__Source extract__:
How to Run AI on Your Own Computer: A Beginner's Setup Guide
Run a private AI model on your own computer in ~10 minutes with Ollama. The one rule that decides if it works (RAM), which model to pick, and what to expect.
Running a capable AI model on your own machine used to be a project for people who enjoyed compiling things. In 2026 it is closer to installing any other app: download a tool, type one command, and you are chatting with a model that runs entirely on your computer, with nothing sent to a cloud. This guide gets you from zero to a working local assistant, and, more usefully, helps you avoid the one mistake that makes beginners think their computer "can't do it" when it actually can.
We recently explained why even a decade-old CPU can run a modern model; this is the companion piece on actually doing it on whatever machine you have.
Ten Minutes To A Local AI
You can have a private AI running locally in about ten minutes. Install Ollama, which is a free tool that handles all the messy parts, then run one command to download and start a model. The only thing that really decides whether it works well is how much memory your computer has, because the model has to fit in RAM. Match the model size to your RAM and the experience is good; ignore that and it crawls.
Here is the whole thing in two commands, after the install:
ollama run gemma3
That downloads the model the first time, then drops you into a chat prompt. Type your question, read the answer, and type /bye when you are done. Everything below is about doing this well: picking the right model, knowing what to expect, and plugging it into your own tools if you want to.
First, The One Rule That Decides Everything: RAM
Almost every "local AI is too slow" complaint traces back to a single thing: the model did not fit in memory. When generating text, the computer reads through the model's weights for every word it produces, so those weights need to sit in fast memory. If the model fits in your RAM (or your graphics card's VRAM), it runs at a sensible speed. If it overflows and spills onto your disk, speed can drop by something like five to twenty times, and it feels broken even though it is technically working.

__Prompt 1__:
Write out the passage of the local AI setup guide from "Ten Minutes To" up to and including "you want to.".
__Prompt 2__:
Answer these questions from the local AI setup guide:
(a) What do you type to leave the chat prompt?
(b) By roughly how much can speed drop when a model spills onto the disk?
(c) About how long does it take to get a private AI running locally?
__Prompt 3__:
Carry on writing the local AI setup guide, starting right after its last sentence.
Nothing in the listing is needed.

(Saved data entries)
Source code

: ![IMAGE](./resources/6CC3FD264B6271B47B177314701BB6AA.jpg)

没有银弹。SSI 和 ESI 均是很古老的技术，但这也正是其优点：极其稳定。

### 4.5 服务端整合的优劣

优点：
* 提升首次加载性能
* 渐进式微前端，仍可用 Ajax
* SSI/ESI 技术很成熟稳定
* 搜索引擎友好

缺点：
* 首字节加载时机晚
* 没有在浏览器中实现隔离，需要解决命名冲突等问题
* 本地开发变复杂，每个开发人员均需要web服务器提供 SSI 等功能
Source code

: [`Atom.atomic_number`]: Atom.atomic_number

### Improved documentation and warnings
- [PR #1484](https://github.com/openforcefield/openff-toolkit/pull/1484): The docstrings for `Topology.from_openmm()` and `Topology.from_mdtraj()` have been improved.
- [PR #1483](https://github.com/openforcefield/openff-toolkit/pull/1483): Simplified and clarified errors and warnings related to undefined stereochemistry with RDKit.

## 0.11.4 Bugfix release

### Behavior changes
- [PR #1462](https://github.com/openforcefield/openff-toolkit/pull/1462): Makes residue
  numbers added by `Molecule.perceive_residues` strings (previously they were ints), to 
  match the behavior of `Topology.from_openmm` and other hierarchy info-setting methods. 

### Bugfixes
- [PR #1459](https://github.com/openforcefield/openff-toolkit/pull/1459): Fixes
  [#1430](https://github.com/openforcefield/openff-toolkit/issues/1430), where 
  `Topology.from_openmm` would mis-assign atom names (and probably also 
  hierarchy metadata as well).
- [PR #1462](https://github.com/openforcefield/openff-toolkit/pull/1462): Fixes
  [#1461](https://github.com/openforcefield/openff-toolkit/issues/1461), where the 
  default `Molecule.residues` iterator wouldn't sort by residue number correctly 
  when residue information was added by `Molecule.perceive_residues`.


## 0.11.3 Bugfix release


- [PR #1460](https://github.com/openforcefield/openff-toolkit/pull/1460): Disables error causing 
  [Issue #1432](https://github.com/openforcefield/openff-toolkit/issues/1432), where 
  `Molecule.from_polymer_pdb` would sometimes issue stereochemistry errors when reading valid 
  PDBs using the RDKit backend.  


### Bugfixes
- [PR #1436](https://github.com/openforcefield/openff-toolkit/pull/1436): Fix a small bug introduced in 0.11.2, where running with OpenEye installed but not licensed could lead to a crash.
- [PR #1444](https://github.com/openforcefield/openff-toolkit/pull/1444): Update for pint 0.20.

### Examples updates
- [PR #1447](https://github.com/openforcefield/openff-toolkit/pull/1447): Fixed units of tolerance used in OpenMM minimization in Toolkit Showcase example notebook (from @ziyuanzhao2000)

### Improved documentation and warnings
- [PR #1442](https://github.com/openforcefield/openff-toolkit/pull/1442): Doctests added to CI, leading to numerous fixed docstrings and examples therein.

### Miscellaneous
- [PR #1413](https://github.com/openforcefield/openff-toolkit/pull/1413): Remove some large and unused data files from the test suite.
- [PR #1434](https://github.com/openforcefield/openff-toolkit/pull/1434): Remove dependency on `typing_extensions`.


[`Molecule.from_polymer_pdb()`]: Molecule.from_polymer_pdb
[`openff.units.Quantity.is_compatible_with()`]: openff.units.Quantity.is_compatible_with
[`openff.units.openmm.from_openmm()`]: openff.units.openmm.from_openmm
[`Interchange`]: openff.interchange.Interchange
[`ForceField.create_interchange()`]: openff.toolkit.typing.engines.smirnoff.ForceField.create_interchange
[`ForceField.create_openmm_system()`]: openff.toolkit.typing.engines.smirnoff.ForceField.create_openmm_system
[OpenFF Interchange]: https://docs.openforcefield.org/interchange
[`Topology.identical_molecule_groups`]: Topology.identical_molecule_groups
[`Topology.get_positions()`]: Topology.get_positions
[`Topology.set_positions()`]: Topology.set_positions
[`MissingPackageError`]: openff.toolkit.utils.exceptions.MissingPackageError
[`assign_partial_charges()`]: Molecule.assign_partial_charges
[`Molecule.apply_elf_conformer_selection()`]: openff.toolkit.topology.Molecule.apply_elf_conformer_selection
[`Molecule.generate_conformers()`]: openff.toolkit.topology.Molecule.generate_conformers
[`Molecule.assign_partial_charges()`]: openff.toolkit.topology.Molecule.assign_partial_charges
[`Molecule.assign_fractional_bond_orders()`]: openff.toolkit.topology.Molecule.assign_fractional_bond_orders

__Written response 1__:
Ten Minutes To A Local AI
You can have a private AI running locally in about ten minutes. Install Ollama, which is a free tool that handles all the messy parts, then run one command to download and start a model. The only thing that really decides whether it works well is how much memory your computer has, because the model has to fit in RAM. Match the model size to your RAM and the experience is good; ignore that and it crawls.
Here is the whole thing in two commands, after the install:
ollama run gemma3
That downloads the model the first time, then drops you into a chat prompt. Type your question, read the answer, and type /bye when you are done. Everything below is about doing this well: picking the right model, knowing what to expect, and plugging it into your own tools if you want to.

__Written response 2__:
(a) /bye
(b) Something like five to twenty times.
(c) About ten minutes.

__Written response 3__:
So it comes down to one number: pick a model whose size in memory is comfortably smaller than your free RAM. As a rough guide, leaning on the long-standing community guidance:
| Your RAM | Comfortable model size | Example |
|---|---|---|
| 8 GB | Up to ~7-8B parameters | A small Llama, Gemma, or Qwen build |
| 16 GB | Up to ~13B | Mid-size general models |
| 32 GB | Up to ~32B | Larger models, still responsive |
| 64 GB+ | Larger, or run several | Headroom for big or multiple models |
A practical number to anchor on: a 7-8B model at the common 4-bit setting needs roughly 4 to 5 GB, which is why it fits happily in 8 GB of RAM with room for everything else. A 70B model needs something like 38 to 45 GB, which is why it is a workstation job, not a laptop one. One caveat before you trust the sticker number on your RAM: if your machine has integrated graphics that share system memory, subtract that share first, because your usable headroom is smaller than the total. A graphics card helps a lot if you have one, but it is not required; a model that fits in plain system RAM will still run on the CPU, just more slowly.
Step By Step With Ollama
Ollama is the easiest on-ramp because it bundles the engine, the model downloads, and a simple command line into one install.
1. Install it. Go to the Ollama download page and grab the build for macOS, Windows, or Linux. It installs like any normal application. 2. Run a model. Open your terminal (on Windows, PowerShell or Terminal) and type a run command. The first time, it downloads the model; after that it starts instantly:
ollama run llama3.2
3. Chat. You are now talking to a model running on your own machine. No account, no internet needed once it is downloaded. 4. Exit and manage. Type /bye to leave the chat. A few commands cover everything else:
ollama pull gemma3 # download a model without starting a chat
ollama ls # list models you've downloaded
ollama ps # see what's currently running
ollama rm gemma3 # delete a model to free disk space
One word of caution on that last command: ollama rm permanently deletes the model from your disk; it is not a trash can you can undo. Re-running ollama pull will fetch it again, but that re-download can take several minutes on a slow connection, so only remove models you are sure you are finished with. Worth knowing too: a model can stay loaded in memory after you type /bye, and ollama stop unloads it if you want that RAM back right away.
To control size and quality, add a tag after the model name. gemma3:4b asks for the roughly four-billion-parameter build; llama3.2:1b asks for a tiny one good for weak hardware. Most default tags are already 4-bit quantized, the compressed format that makes models fit in normal memory, and q4_K_M is the widely recommended balance of quality and size if you choose a quantization yourself.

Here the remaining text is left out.